> [Work to do] Copy out the listing below, swapping every "clock" for "watch" and keeping everything else the same.

-------- Data for this exercise

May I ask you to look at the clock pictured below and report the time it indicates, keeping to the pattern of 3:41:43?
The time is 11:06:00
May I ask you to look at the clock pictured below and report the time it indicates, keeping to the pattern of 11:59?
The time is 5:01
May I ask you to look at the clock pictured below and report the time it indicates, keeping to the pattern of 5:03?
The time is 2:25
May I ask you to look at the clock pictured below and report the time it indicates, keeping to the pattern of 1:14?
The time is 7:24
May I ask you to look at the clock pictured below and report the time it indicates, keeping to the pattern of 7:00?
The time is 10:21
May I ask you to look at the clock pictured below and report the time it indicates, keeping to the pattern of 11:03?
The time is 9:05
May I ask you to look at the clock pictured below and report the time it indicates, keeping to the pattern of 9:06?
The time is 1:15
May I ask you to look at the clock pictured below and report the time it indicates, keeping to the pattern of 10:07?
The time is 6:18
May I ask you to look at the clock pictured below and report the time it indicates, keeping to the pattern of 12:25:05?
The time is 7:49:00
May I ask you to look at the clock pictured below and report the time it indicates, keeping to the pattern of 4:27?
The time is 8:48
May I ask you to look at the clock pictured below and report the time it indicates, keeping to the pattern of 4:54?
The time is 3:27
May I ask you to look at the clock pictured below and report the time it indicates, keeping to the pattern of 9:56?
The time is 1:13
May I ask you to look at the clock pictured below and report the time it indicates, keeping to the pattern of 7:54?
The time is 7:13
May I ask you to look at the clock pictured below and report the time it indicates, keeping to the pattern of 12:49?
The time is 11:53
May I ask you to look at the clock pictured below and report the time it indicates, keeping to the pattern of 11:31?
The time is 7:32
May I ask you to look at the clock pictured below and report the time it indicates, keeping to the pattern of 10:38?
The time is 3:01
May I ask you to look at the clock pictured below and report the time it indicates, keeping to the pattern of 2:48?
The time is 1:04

----------------

> [Task result]
May I ask you to look at the watch pictured below and report the time it indicates, keeping to the pattern of 3:41:43?
The time is 11:06:00
May I ask you to look at the watch pictured below and report the time it indicates, keeping to the pattern of 11:59?
The time is 5:01
May I ask you to look at the watch pictured below and report the time it indicates, keeping to the pattern of 5:03?
The time is 2:25
May I ask you to look at the watch pictured below and report the time it indicates, keeping to the pattern of 1:14?
The time is 7:24
May I ask you to look at the watch pictured below and report the time it indicates, keeping to the pattern of 7:00?
The time is 10:21
May I ask you to look at the watch pictured below and report the time it indicates, keeping to the pattern of 11:03?
The time is 9:05
May I ask you to look at the watch pictured below and report the time it indicates, keeping to the pattern of 9:06?
The time is 1:15
May I ask you to look at the watch pictured below and report the time it indicates, keeping to the pattern of 10:07?
The time is 6:18
May I ask you to look at the watch pictured below and report the time it indicates, keeping to the pattern of 12:25:05?
The time is 7:49:00
May I ask you to look at the watch pictured below and report the time it indicates, keeping to the pattern of 4:27?
The time is 8:48
May I ask you to look at the watch pictured below and report the time it indicates, keeping to the pattern of 4:54?
The time is 3:27
May I ask you to look at the watch pictured below and report the time it indicates, keeping to the pattern of 9:56?
The time is 1:13
May I ask you to look at the watch pictured below and report the time it indicates, keeping to the pattern of 7:54?
The time is 7:13
May I ask you to look at the watch pictured below and report the time it indicates, keeping to the pattern of 12:49?
The time is 11:53
May I ask you to look at the watch pictured below and report the time it indicates, keeping to the pattern of 11:31?
The time is 7:32
May I ask you to look at the watch pictured below and report the time it indicates, keeping to the pattern of 10:38?
The time is 3:01
May I ask you to look at the watch pictured below and report the time it indicates, keeping to the pattern of 2:48?
The time is 1:04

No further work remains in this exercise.